After depositing or sputtering aluminum or an aluminum alloy on the transparent electrode 5 to form a metal film on the entire surface, the metal film is patterned into a predetermined shape by photolithography to form a bus electrode 6 (FIG. 6).
(C)).

Next, a low-melting glass paste is uniformly applied on the transparent electrode 5 and the bus electrode 6 and baked,
A dielectric layer 7 is formed, and a protective layer 8 is formed by evaporating MgO on the dielectric layer (FIG. 6D).

Even if each layer is formed in this manner, the same operation and effect as in the first embodiment can be obtained.

[0037]

According to the present invention, the in-plane variation of the overcoat layer is suppressed and the in-plane variation of the transmittance is reduced by using the film coating method as the method of providing the overcoat layer, as compared with the printing method. Will be suppressed. Further, defects such as pinholes can be easily found before film coating, and the surface roughness can be reduced.

[Brief description of the drawings]

FIG. 1 is a cross-sectional view illustrating a configuration of a main part of a PDP having a color filter manufactured by a manufacturing method according to a first embodiment of the present invention.

FIG. 2 is a view illustrating a method of manufacturing a front panel of a PDP using the method of manufacturing a color filter according to the first embodiment of the present invention.

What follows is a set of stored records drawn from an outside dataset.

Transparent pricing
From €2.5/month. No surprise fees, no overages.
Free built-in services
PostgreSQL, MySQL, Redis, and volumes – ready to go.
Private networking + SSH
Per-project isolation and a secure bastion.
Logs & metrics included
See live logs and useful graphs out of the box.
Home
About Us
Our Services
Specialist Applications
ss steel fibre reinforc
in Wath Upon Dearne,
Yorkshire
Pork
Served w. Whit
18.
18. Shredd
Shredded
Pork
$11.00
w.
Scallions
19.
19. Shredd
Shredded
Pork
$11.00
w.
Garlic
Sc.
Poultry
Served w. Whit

FIG. 3 is a cross-sectional view illustrating a configuration of a main part of a PDP having a color filter manufactured by a manufacturing method according to a second embodiment of the present invention.

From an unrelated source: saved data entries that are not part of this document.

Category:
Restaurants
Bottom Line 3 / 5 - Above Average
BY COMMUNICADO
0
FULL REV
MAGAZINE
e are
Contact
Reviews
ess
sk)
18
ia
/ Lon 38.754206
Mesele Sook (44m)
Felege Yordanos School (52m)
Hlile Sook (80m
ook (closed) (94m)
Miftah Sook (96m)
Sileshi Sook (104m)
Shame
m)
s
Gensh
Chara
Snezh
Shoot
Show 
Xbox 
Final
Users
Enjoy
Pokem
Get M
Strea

FIG. 4 is a view illustrating a method of manufacturing a front panel of a PDP using a method of manufacturing a color filter according to a second embodiment of the present invention.

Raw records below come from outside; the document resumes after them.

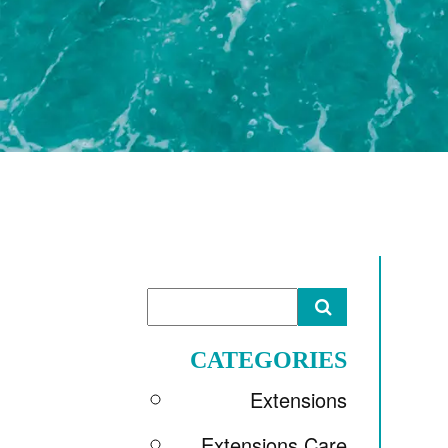
CATEGORIES
Extensions
Extensions Care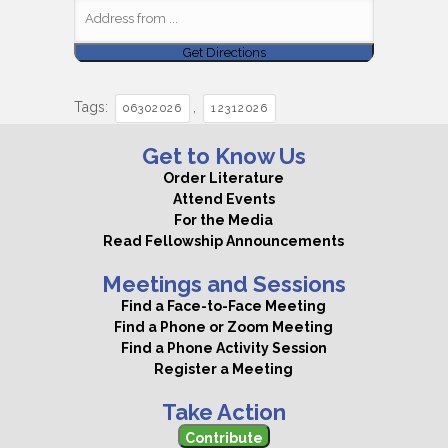
Tags:
,
06302026
12312026
Get to Know Us
Order Literature
Attend Events
For the Media
Read Fellowship Announcements
Meetings and Sessions
Find a Face-to-Face Meeting
Find a Phone or Zoom Meeting
Find a Phone Activity Session
Register a Meeting
Take Action
Contribute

FIG. 5 is a cross-sectional view illustrating a configuration of a main part of a PDP having a color filter manufactured by a manufacturing method according to a third embodiment of the present invention.

FIG. 6 is a view illustrating a method of manufacturing a front panel of a PDP using a method of manufacturing a color filter according to a third embodiment of the present invention.

[Explanation of symbols]

 1 front plate 2 back plate 3a inorganic pigment layer 3b inorganic pigment dispersed glass layer 4 overcoat layer 5 Transparent electrode 6 Bus electrode 7 Dielectric layer 8 Protective layer 9 Discharge space 10 Phosphor layer 21・ Dry glass paste film 22 ・ ・ ・ ・ ・ Roller A ・ ・ ・ ・ ・ ・ ・ Column (address) electrode X, Y ・ ・ ・ ・ ・ ・ ・ Row electrode pair

Claims (3)

[Claims] 1. After patterning an inorganic pigment layer in a predetermined shape on a substrate, a transparent dry glass paste film is laminated so as to cover the inorganic pigment layer and a peripheral portion thereof.
A method for producing a color filter, comprising sintering to fix an inorganic pigment layer on the substrate. 2. An inorganic pigment layer is patterned in a predetermined shape on a substrate on which an electrode layer patterned in a predetermined shape is formed, and then a transparent dry glass paste is formed so as to cover the inorganic pigment layer and a peripheral portion thereof. A method for manufacturing a color filter, comprising laminating and firing a film to fix an inorganic pigment layer on the substrate. 3. A glass paste mixed with an inorganic pigment is patterned on a substrate into a predetermined shape and fired to form a filter layer. Then, a transparent dry glass paste film is laminated and fired to form an overcoat layer. Forming a color filter.